Figure 2. Relative distribution of AAV2-PAG-eGFP-induced GFP expression and GABA neurons in and surrounding the PVN

(A) Representative fluorescence micrograph of GFP and GAD67immunoreactivity in the PVN 10 days after microinjection of AAV2-PAG-eGFP. Pink arrow indicates GAD67 positive neurons surrounding the PVN. Cyan arrow is overlap GFP and GAD67. (3V: third cerebroventricle). (B)–(D) Higher power of a different field view showing GFP immunostaining (B), GFP + GAD67 (C) and GFP + GAD67 +DAPI nuclear stain within the PVN. (E)–(G) Higher power of a different field view showing GFP-positive (B), GFP + GAD67 (C) and GFP + GAD67 +DAPI nuclear stain at the margin of the PVN. Pink arrow indicates a GAD67 positive neuron surrounding the PVN. Data are representative of 5 rats. Bar, 50μm.

Figure 3. Immunoreactive AT1R on PAG-positive neurons in the PVN

(A) Representative fluorescence micrograph of GFP expression in the PVN 10 days after microinjection of AAV2-PAG-eGFP. (B) Grayscale view of Panel A indicating the location of the 3^rd cerebroventricle (3V). (C) Localization of AT1R-immunoreactive cells within the same field as in Panel A. (D) G + A, overlap of GFP and AT1R. Data are representative of 4 rats. Bar, 100μm

Figure 4. Functional AT1R on PAG specific PVN Neurons

(A) Representative micrographs of GFP-expressing neurons dissociated from a rat that was previously injected into the PVN with AAV2-PAG-eGFP. Left to right: Phase contrast image; GFP; Immunoreactive PAG (red); P + G, overlap of GFP and PAG. Bar, 100μm. (B) Presence of AT1R mRNA in a population of PAG positive neurons. Ethidium bromide-stained gel showing RT-PCR products from seven single GFP (PAG) expressing PVN neurons in culture. Upper panel, β-actin mRNA. Lower panel, AT1R mRNA is present in cells 1, 3, 5 and 6. L, 100bp DNA ladder; P, positive control, mRNA purified from PVN; N, negative control, RNase-free water instead of the sample mRNA. (C) Top: Representative current tracings showing inhibition of I_Kv by Ang II (100nmol/L) in GFP (PAG) expressing neurons. Control recordings (Con; Black) were made before the application of Ang II (Red), followed by washout of Ang II (Wash; Pink). Bottom: Blockade of the inhibitory effect of Ang II on I_Kv by 1μmol/L Los. Los alone, Black; Los + Ang II, Red. (D) Ang II decreased neuronal I_Kv in 8 of 16 neurons (Responders/Resp). Bar graphs are means±SEM, * P<0.05. (E) The inhibitory effects of Ang II were blocked by Los (1μmol/L). Data are means±SEM from 5 neurons, * P< 0.05.

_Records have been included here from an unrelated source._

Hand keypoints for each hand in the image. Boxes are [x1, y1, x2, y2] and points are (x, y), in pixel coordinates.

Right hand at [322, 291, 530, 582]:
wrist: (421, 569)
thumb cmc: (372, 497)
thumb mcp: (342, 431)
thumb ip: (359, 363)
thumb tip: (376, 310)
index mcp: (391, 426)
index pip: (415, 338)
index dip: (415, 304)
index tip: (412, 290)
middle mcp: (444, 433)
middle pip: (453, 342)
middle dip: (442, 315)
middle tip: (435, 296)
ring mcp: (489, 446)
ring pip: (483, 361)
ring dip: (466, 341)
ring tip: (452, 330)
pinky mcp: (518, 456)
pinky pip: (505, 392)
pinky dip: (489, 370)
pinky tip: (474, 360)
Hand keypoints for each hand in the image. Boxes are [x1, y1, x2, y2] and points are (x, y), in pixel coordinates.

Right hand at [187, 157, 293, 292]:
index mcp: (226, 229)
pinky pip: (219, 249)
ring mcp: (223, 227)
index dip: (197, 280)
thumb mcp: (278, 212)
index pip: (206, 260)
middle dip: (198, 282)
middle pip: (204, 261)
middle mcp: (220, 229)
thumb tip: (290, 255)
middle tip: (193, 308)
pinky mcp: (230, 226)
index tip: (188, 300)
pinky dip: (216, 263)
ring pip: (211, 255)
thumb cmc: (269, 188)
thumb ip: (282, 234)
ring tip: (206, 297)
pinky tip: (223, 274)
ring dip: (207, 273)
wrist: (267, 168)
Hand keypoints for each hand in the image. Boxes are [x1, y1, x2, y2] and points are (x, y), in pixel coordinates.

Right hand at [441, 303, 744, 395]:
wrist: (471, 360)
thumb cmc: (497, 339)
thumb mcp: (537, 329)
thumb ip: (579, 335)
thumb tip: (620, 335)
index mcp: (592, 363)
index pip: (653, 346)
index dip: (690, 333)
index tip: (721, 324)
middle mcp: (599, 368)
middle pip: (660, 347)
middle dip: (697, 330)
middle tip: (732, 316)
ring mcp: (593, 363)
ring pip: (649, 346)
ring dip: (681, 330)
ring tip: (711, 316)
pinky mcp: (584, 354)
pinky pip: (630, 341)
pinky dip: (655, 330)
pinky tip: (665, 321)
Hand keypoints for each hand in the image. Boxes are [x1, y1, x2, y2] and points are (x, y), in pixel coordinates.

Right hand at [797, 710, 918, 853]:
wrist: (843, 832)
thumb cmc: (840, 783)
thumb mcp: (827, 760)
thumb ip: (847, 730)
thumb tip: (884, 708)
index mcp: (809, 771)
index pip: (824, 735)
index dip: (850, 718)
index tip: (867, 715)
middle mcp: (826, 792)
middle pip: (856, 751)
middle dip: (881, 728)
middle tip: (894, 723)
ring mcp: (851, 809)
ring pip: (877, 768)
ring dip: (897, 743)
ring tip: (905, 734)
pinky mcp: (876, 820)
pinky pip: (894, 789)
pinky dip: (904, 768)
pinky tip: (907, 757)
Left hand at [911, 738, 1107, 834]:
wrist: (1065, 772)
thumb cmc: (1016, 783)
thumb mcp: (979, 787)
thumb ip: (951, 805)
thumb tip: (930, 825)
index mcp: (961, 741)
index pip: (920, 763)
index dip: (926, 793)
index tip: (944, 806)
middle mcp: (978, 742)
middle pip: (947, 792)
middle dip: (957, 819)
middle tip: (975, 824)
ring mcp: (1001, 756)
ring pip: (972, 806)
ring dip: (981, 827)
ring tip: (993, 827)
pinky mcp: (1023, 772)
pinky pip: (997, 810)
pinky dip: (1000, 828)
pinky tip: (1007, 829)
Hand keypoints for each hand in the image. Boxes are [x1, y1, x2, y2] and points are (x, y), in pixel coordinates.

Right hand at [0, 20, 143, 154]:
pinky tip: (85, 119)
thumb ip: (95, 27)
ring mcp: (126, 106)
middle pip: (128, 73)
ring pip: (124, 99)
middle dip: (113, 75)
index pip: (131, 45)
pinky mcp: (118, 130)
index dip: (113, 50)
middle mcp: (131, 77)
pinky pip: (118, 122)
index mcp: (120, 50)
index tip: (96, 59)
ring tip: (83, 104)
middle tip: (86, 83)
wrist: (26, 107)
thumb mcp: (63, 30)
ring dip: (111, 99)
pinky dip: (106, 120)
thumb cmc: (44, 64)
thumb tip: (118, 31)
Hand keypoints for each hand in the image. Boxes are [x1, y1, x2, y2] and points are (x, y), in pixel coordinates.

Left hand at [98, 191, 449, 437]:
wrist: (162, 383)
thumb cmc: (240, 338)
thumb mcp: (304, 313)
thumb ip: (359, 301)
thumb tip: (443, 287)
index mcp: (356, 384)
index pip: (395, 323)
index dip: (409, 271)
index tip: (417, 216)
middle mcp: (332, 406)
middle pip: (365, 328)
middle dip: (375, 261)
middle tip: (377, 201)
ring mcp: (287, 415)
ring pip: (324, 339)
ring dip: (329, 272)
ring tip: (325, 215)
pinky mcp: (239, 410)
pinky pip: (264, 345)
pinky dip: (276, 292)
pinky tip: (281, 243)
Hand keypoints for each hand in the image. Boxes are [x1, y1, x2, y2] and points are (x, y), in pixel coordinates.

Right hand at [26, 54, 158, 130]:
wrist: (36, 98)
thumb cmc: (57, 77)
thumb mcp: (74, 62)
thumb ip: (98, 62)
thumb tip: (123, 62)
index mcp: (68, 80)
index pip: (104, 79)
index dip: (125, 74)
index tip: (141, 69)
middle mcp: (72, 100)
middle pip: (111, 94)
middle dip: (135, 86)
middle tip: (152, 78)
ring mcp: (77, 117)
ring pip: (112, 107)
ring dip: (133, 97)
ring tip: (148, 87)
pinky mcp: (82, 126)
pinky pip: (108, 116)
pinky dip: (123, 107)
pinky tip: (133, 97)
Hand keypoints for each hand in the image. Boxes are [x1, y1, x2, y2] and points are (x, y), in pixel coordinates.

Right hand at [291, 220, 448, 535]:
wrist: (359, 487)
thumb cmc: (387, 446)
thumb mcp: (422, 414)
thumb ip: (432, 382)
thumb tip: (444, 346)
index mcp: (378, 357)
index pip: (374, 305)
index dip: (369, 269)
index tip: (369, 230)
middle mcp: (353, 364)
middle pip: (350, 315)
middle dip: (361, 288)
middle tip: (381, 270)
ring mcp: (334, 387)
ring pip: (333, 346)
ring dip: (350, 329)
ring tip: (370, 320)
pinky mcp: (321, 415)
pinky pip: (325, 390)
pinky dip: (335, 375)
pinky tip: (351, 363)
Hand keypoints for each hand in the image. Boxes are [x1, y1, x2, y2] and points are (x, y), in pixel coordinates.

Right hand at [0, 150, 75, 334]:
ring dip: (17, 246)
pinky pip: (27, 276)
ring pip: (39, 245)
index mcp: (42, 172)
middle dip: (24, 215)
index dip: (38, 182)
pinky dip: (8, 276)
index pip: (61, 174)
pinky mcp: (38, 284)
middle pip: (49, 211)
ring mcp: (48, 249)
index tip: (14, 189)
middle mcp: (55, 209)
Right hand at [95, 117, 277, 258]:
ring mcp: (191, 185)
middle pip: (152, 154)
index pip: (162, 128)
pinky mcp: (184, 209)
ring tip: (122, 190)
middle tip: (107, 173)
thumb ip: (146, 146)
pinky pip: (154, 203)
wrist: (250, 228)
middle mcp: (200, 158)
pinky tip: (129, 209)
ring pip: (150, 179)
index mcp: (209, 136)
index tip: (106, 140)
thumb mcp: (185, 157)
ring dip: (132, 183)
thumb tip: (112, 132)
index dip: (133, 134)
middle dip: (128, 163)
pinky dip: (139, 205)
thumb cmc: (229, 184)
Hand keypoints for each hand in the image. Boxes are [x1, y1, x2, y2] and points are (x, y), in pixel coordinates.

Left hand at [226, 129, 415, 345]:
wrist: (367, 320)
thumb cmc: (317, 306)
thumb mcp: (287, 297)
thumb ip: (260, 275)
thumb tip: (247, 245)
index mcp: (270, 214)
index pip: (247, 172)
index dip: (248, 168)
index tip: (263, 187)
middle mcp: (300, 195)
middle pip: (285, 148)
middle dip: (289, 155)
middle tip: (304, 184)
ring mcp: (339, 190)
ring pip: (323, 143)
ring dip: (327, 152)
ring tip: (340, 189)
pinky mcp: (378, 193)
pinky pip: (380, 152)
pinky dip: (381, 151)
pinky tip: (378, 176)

Figure 5. Immunoreactive AT1R on PAG-positive neurons that project to the RVLM

(A) Left Panel: Representative fluorescence micrograph of GFP expression in the PVN 14 days after microinjection of AAV2-PAG-eGFP; Middle Panel: The same PVN field as shown in the left panel, indicating rhodamine fluorescence derived from Red Retrobeads that were injected into the RVLM 3 days earlier. Inset: Fluorescence micrograph showing the site of Retrobead injection into the RVLM Right Panel: G+B, merged GFP and Retrobead fluorescence images. Colocalization indicates the GFP expressing (PAG) neurons that project to RVLM. (B) Higher power view of the same section as shown in (A). Pink arrows (pink) indicate co-localization of GFP and rhodamine fluorescence in a single neuron. (C) Following elimination of the GFP and rhodamine fluorescence from the PVN as described in the methods and results, brain slices underwent immunostaining using anti-GFP and anti AT1R antibodies. Left to Right Panels: High power fluorescence micrographs showing GFP and AT1R immunoreactivity colocalized in the same PVN cell (pink arrows) as shown in (B). Bar, 50μm.